PROBLEMS TO WORK ON:
[a] In the text on LTI systems, what is the output called when a system is given an impulse?
[b] Copy the part of the records that opens with the line containing "Where is the data nearest to the value 0?" and closes with the line containing "Approximately how many", including both of those lines, and leave out the pictures.

EXTRACT PROVIDED:
LTI Systems

10. LTI Systems#

This chapter presents the theory of signals and systems, using musical acoustics as an example. It explains an important application of the Convolution Theorem: characterization of linear, time-invariant systems (which I’ll define soon).

Click here to run this notebook on Colab.

10.1. Signals and Systems#

In the context of signal processing, a system is an abstract representation of anything that takes a signal as input and produces a signal as output.

For example, an electronic amplifier is a circuit that takes an electrical signal as input and produces a (louder) signal as output.

As another example, when you listen to a musical performance, you can think of the room as a system that takes the sound of the performance at the location where it is generated and produces a somewhat different sound at the location where you hear it.

A linear, time-invariant system is a system with these two properties:

Linearity: If you put two inputs into the system at the same time, the result is the sum of their outputs. Mathematically, if an input \(x_1\) produces output \(y_1\) and another input \(x_2\) produces \(y_2\), then \(a x_1 + b x_2\) produces \(a y_1 + b y_2\), where \(a\) and \(b\) are scalars.
Time invariance: The effect of the system doesn’t vary over time, or depend on the state of the system. So if inputs \(x_1\) and \(x_2\) differ by a shift in time, their outputs \(y_1\) and \(y_2\) differ by the same shift, but are otherwise identical.

Many physical systems have these properties, at least approximately.

Circuits that contain only resistors, capacitors and inductors are LTI, to the degree that the components behave like their idealized models.
Mechanical systems that contain springs, masses and dashpots are also LTI, assuming linear springs (force proportional to displacement) and dashpots (force proportional to velocity).
Also – and most relevant to applications in this book – the media that transmit sound (including air, water and solids) are well-modeled by LTI systems.

LTI systems are described by linear differential equations, and the solutions of those equations are complex sinusoids (see http://en.wikipedia.org/wiki/Linear_differential_equation).

This result provides an algorithm for computing the effect of an LTI system on an input signal:

Express the signal as the sum of complex sinusoid components.
For each input component, compute the corresponding output component.
Add up the output components.

At this point, I hope this algorithm sounds familiar. It’s the same algorithm we used for convolution in Section xxx, and for differentiation in Section xxx. This process is called spectral decomposition because we “decompose” the input signal into its spectral components.

In order to apply this process to an LTI system, we have to characterize the system by finding its effect on each component of the input signal. For mechanical systems, it turns out that there is a simple and efficient way to do that: you kick it and record the output.

Technically, the “kick” is called an impulse and the output is called the impulse response. You might wonder how a single impulse can completely characterize a system. You can see the answer by computing the DFT of an impulse. Here’s a wave array with an impulse at \(t=0\):

from thinkdsp import Wave

impulse = np.zeros(8)

ENTRIES SUPPLIED:
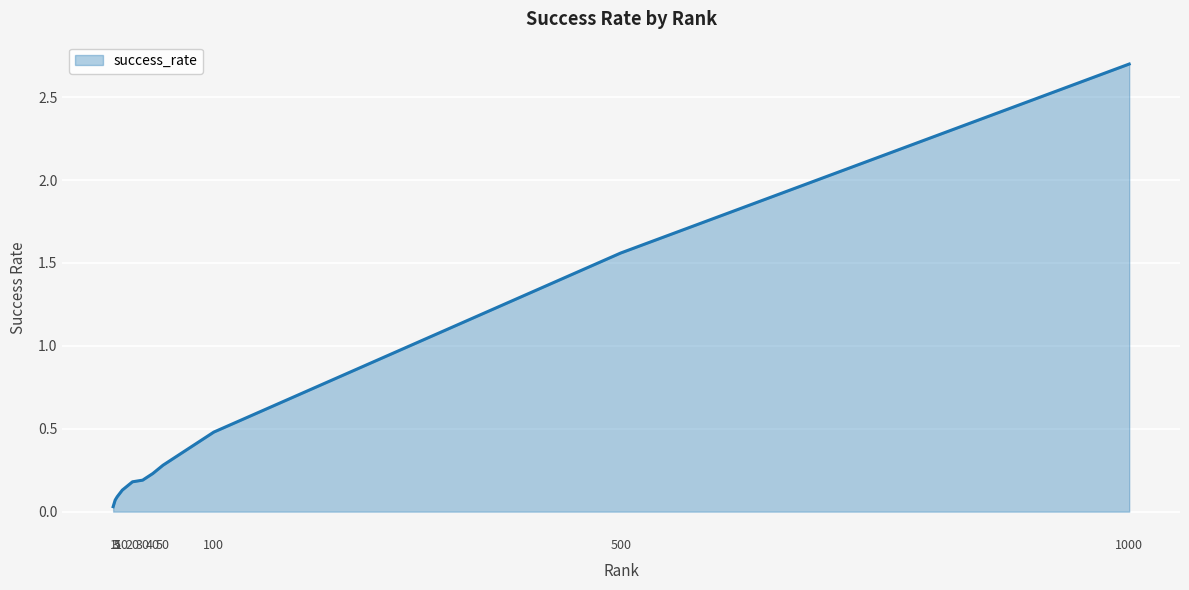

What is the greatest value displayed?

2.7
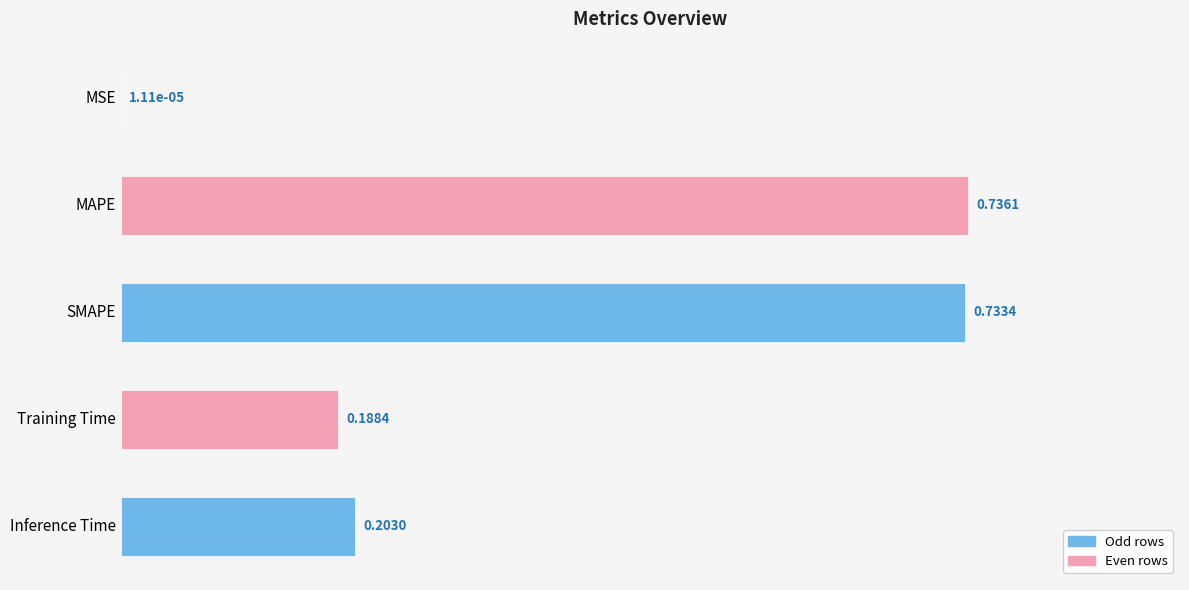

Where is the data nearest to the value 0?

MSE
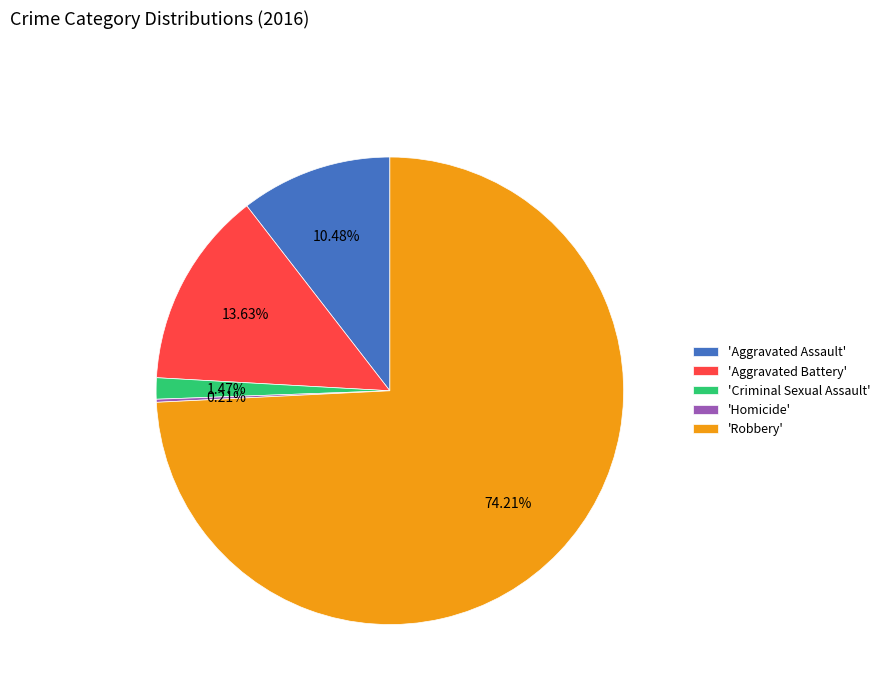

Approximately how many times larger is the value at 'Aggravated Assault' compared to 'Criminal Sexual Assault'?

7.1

---

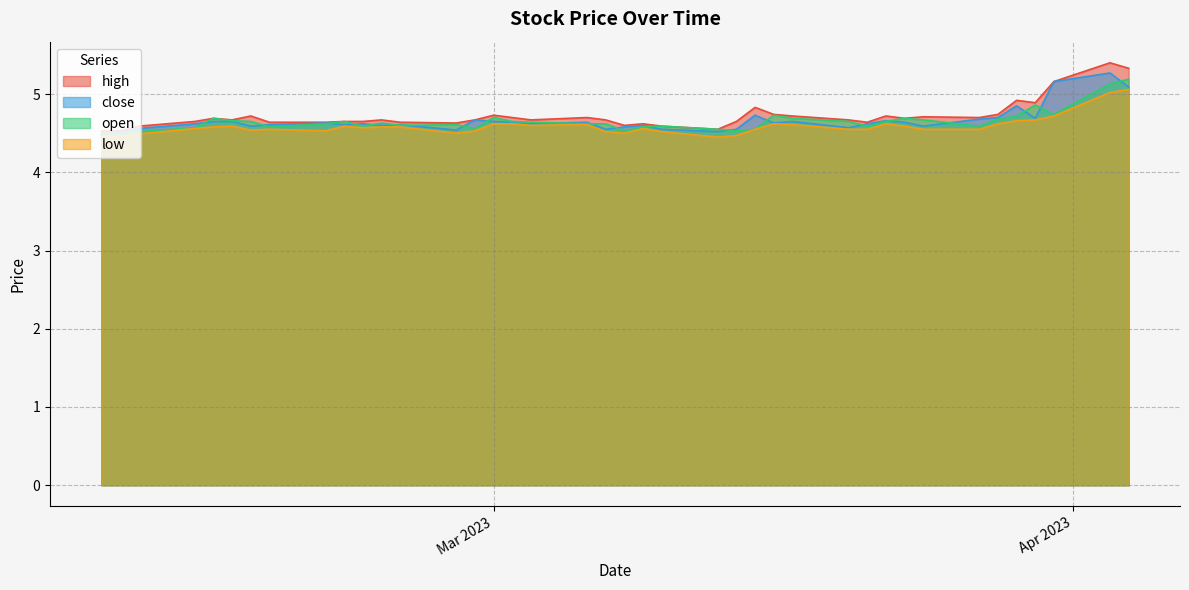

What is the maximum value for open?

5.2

SOLUTIONS IN ORDER:
[a] The impulse response.

[b]
Where is the data nearest to the value 0?

MSE

Approximately how many times larger is the value at 'Aggravated Assault' compared to 'Criminal Sexual Assault'?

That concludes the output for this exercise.